The Model Rules of Professional Conduct set a high bar for us future attorneys: “A lawyer, as a member of the legal profession, is a representative of clients, an officer of the legal system and a public citizen having special responsibility for the quality of justice.” States have toyed with what this means in terms of legal practice, sifting through the benefits and pitfalls of mandatory pro bono programs. While we could undoubtedly moan and complain about New York’s own 50-hour pro bono requirement, it is important to see the aim: to inculcate a sense of public responsibility to professionals.
Columbia’s Public Interest Law Foundation (PILF) is a non-profit organization, but more importantly it is a vehicle for public interest advocacy.

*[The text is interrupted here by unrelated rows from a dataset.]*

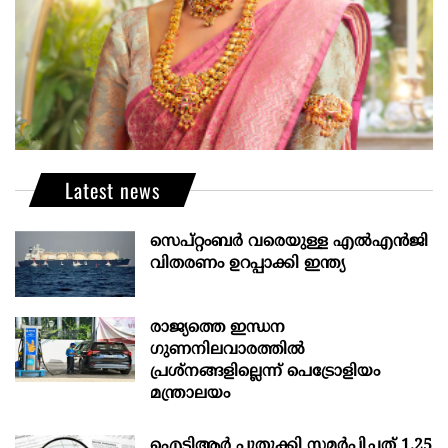
Latest news
സെപ്റ്റംബർ വരെയുള്ള എൽഎൻജി
വിതരണം ഉറപ്പാക്കി ഇന്ത്യ
രാജ്യത്തെ ഇന്ധന
ഗുണനിലവാരത്തില്‍
പ്രശ്‌നങ്ങളില്ലെന്ന് പെട്രോളിയം
മന്ത്രാലയം
ഐടിആര്‍ പുതുക്കി സമർപ്പിച്ചത് 1.25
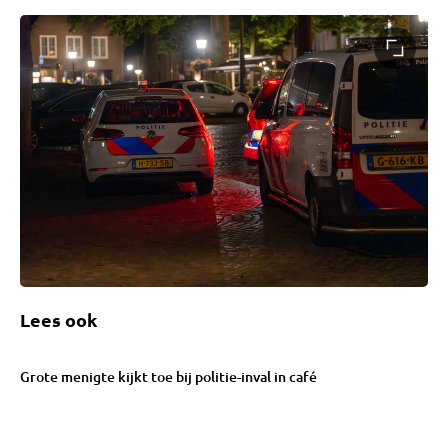
Lees ook
Grote menigte kijkt toe bij politie-inval in café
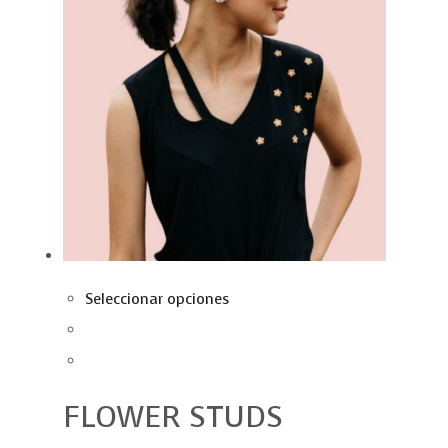
Seleccionar opciones
FLOWER STUDS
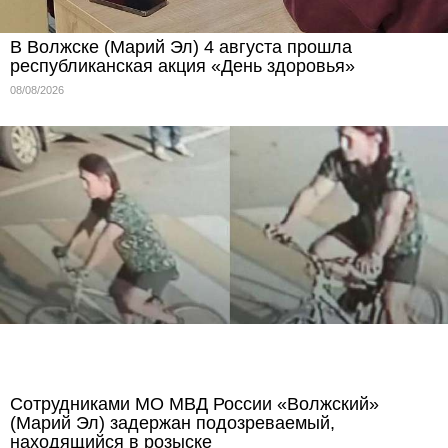
В Волжске (Марий Эл) 4 августа прошла
республиканская акция «День здоровья»
08/08/2026
Сотрудниками МО МВД России «Волжский»
(Марий Эл) задержан подозреваемый,
находящийся в розыске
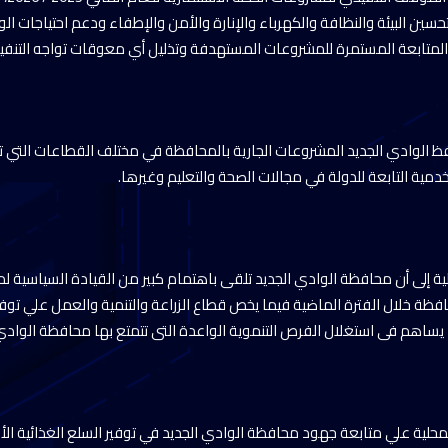
تحسين البيئة والنظافة والكهرباء والإنارة والأمن والإطفاء ودعم احتياجات ا
متابعة المستمرة للمشروعات المستهدفة وتذليل أي معوقات تواجه التنفيذ
 الوادي الجديد المشروعات الجارية بالمحافظة في مختلف القطاعات التي ت
دمية التابعة للدولة في مجالات الصحة والتعليم وغيرها.
لية إلى أن محافظة الوادي الجديد تلقى باهتمام كبير من القيادة السياسية لم
فظة خلال الفترة الماضية فيما يخص قطاع الزراعة والتنمية والعمل علي توفير
ا يساهم فى استغلال الفرص التنموية الواعدة التى تتمتع بها محافظة الوادي 
لمحلية علي متابعة جهود محافظة الوادي الجديد في توفير السلع الغذائية ال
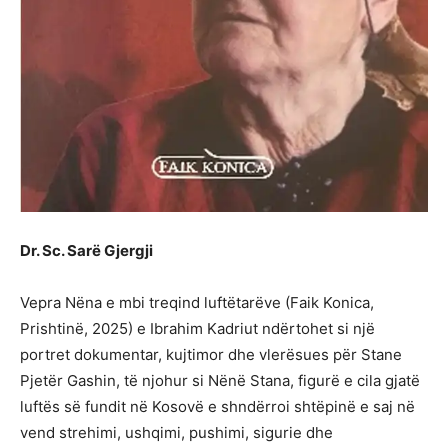
Dr. Sc. Sarë Gjergji
Vepra Nëna e mbi treqind luftëtarëve (Faik Konica,
Prishtinë, 2025) e Ibrahim Kadriut ndërtohet si një
portret dokumentar, kujtimor dhe vlerësues për Stane
Pjetër Gashin, të njohur si Nënë Stana, figurë e cila gjatë
luftës së fundit në Kosovë e shndërroi shtëpinë e saj në
vend strehimi, ushqimi, pushimi, sigurie dhe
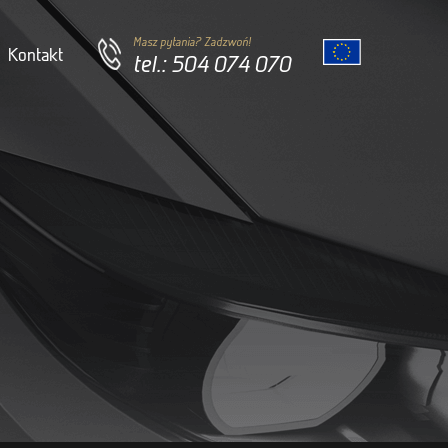
Masz pytania? Zadzwoń!
Kontakt
tel.: 504 074 070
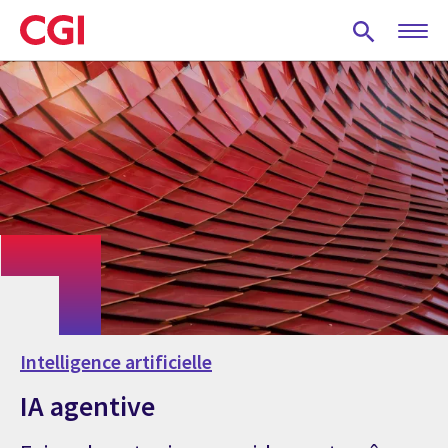
Skip
to
main
content
Intelligence artificielle
IA agentive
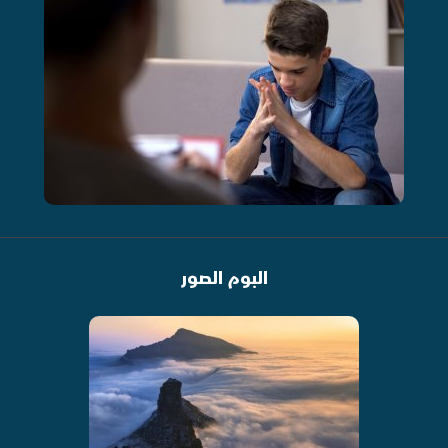
البوم الصور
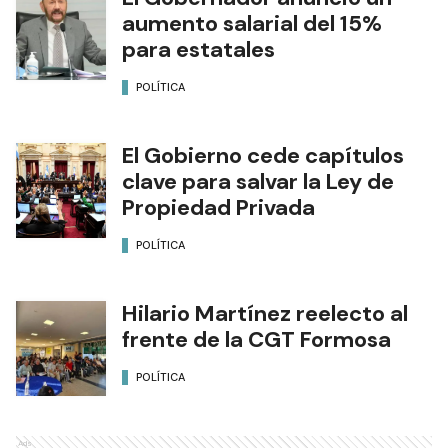
aumento salarial del 15%
para estatales
POLÍTICA
El Gobierno cede capítulos
clave para salvar la Ley de
Propiedad Privada
POLÍTICA
Hilario Martínez reelecto al
frente de la CGT Formosa
POLÍTICA
Ads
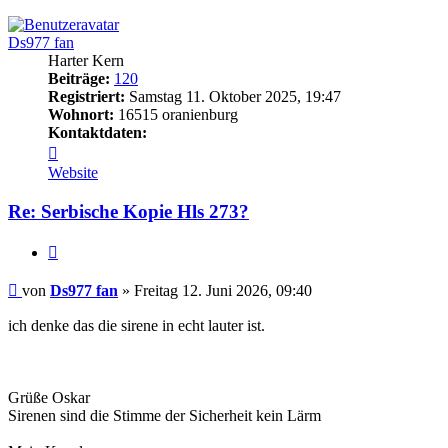
oben
Ds977 fan
Harter Kern
Beiträge:
120
Registriert:
Samstag 11. Oktober 2025, 19:47
Wohnort:
16515 oranienburg
Kontaktdaten:
Kontaktdaten
von
Website
Ds977
fan
Re: Serbische Kopie Hls 273?
Zitieren
Beitrag
von
Ds977 fan
»
Freitag 12. Juni 2026, 09:40
ich denke das die sirene in echt lauter ist.
Grüße Oskar
Sirenen sind die Stimme der Sicherheit kein Lärm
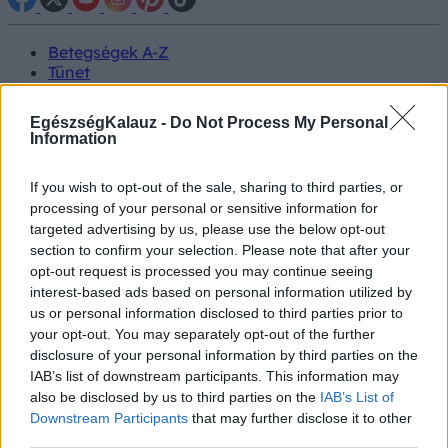
Betegségek A-Z
Tünet
Vizsgálat
Kezelés
EgészségKalauz -
Do Not Process My Personal
Életmódváltás
Information
Kutatás
Prevenció
If you wish to opt-out of the sale, sharing to third parties, or
Hírek
processing of your personal or sensitive information for
Videók
targeted advertising by us, please use the below opt-out
Kisállatok egészsége
section to confirm your selection. Please note that after your
opt-out request is processed you may continue seeing
#allergia
#influenza
#cukorbetegség
interest-based ads based on personal information utilized by
#orvosmeteorológia
#vérnyomás
#stroke
#rákbetegség
us or personal information disclosed to third parties prior to
#pajzsmirigy
#reflux
#ekcéma
#herpesz
your opt-out. You may separately opt-out of the further
Regisztráció
disclosure of your personal information by third parties on the
IAB’s list of downstream participants. This information may
also be disclosed by us to third parties on the
IAB’s List of
Downstream Participants
that may further disclose it to other
third parties.
Stressz-ellen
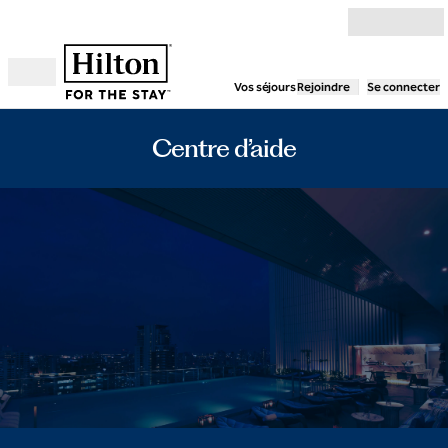
Aller directement au contenu
Vos séjours
Rejoindre
Se connecter
Ouvrir le menu
Centre d’aide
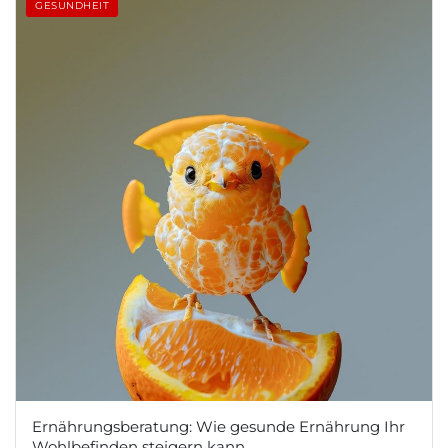
GESUNDHEIT
Ernährungsberatung: Wie gesunde Ernährung Ihr
Wohlbefinden steigern kann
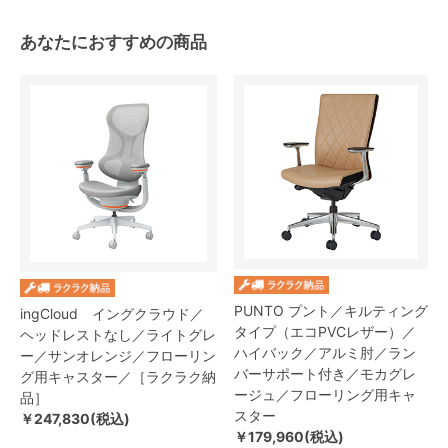
あなたにおすすめの商品
PUNTO プント／キルティング
ingCloud イングクラウド／
タイプ（エコPVCレザー）／
ヘッドレストなし／ライトグレ
ハイバック／アルミ肘／ラン
ー／サンオレンジ／フローリン
バーサポート付き／モカグレ
グ用キャスター／［ラクラク納
ージュ／フローリング用キャ
品］
スター
￥247,830(税込)
￥179,960(税込)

While it does operate a community grants program, it endeavors to reach the immediate community in part by providing access to those alumni who have dedicated themselves to public service. Earlier this month, PILF awarded U.S. Solicitor General Donald B. Verrilli, Jr. ’83 with the Public Interest Achievement Award at PILF’s Annual Dinner. Attending as a board member, I was unsure of what to expect of the occasion. The Dinner, organized by Dee Kuchukulla ’15 and Mary Dohrmann ’15, was held at Columbia’s carved-out corner within the Princeton Club and complete with a cocktail hour to mingle with a plethora of faculty members, alumni, and the guest of honor himself. The turnout, particularly by the faculty, was nothing short of jaw dropping; then again, it isn’t every day that a legal giant agrees—enthusiastically, even—to attend a predominantly student-run event.
The first thing I would note were the near-tears of the Solicitor General after a touching introduction by Professor Peter Strauss. To some degree I was tickled by this display of emotion as a reminder that government officials are people too, but on a more serious level I was stunned by the strength of this long-standing relationship developed through Columbia. Professor Strauss read from a letter of recommendation he wrote to Justice Brennan on Verrilli’s behalf thirty years ago. It stressed to me the lengths this community is willing to go to actualize the goals of its members, whatever those goals might be. The second point is that Verrilli impressed me; certainly I respect his work, but what I really found remarkable was the vehemence with which he believes in service in the public interest. Some of us who weighed the pros and cons of a Columbia Law degree surely came across the school’s supposed reputation for producing grist for the firm mill. I count myself among the “fallen,” having accepted a summer firm position despite original aspirations of working within the mental health field and newer ambitions of entering academia. I worry at times that I have traded some integral part of myself simply for an easier, more secure course.
I asked Verrilli informally about his thoughts on Columbia’s aforementioned reputation. He actually looked surprised and even a bit confused. He then launched into a recitation of all his former classmates who do work in the public interest as well as the variety of ways in which they do it. He himself worked at Jenner & Block and managed to maintain a healthy pro bono practice while there. I found this heartening, and as he outlined the successes of other alumni, I realized that a stark either-or approach is an affront to a large portion of the legal community. “There’s always time to work for the public interest,” Verrilli said. “Look at your entire year and devote a fraction of it—say 10 percent—to work for people that society has neglected.” More than time, there are many ways to do public interest work. No, we will not all be the Solicitor General of the United States, we may not spend 100% of our time giving free legal advice (although some of us will), but we can maintain a hold on the dedication to service. We can start to strengthen that grip early. For example, a large portion of donations from PILF’s Annual Auction* goes to Guaranteed Summer Funding, which many students use to fund their 1L summer. The benefiting students serve everywhere from government agencies, non-profit organizations, and now judicial chambers. We get that sense of public responsibility into our blood, and organizations like PILF as well as our home-grown alumni and faculty are the vehicles by which we enable ourselves to keep in touch with that responsibility. There’s always time—and ways—to work for the public interest. We just have to be cognizant of that fact.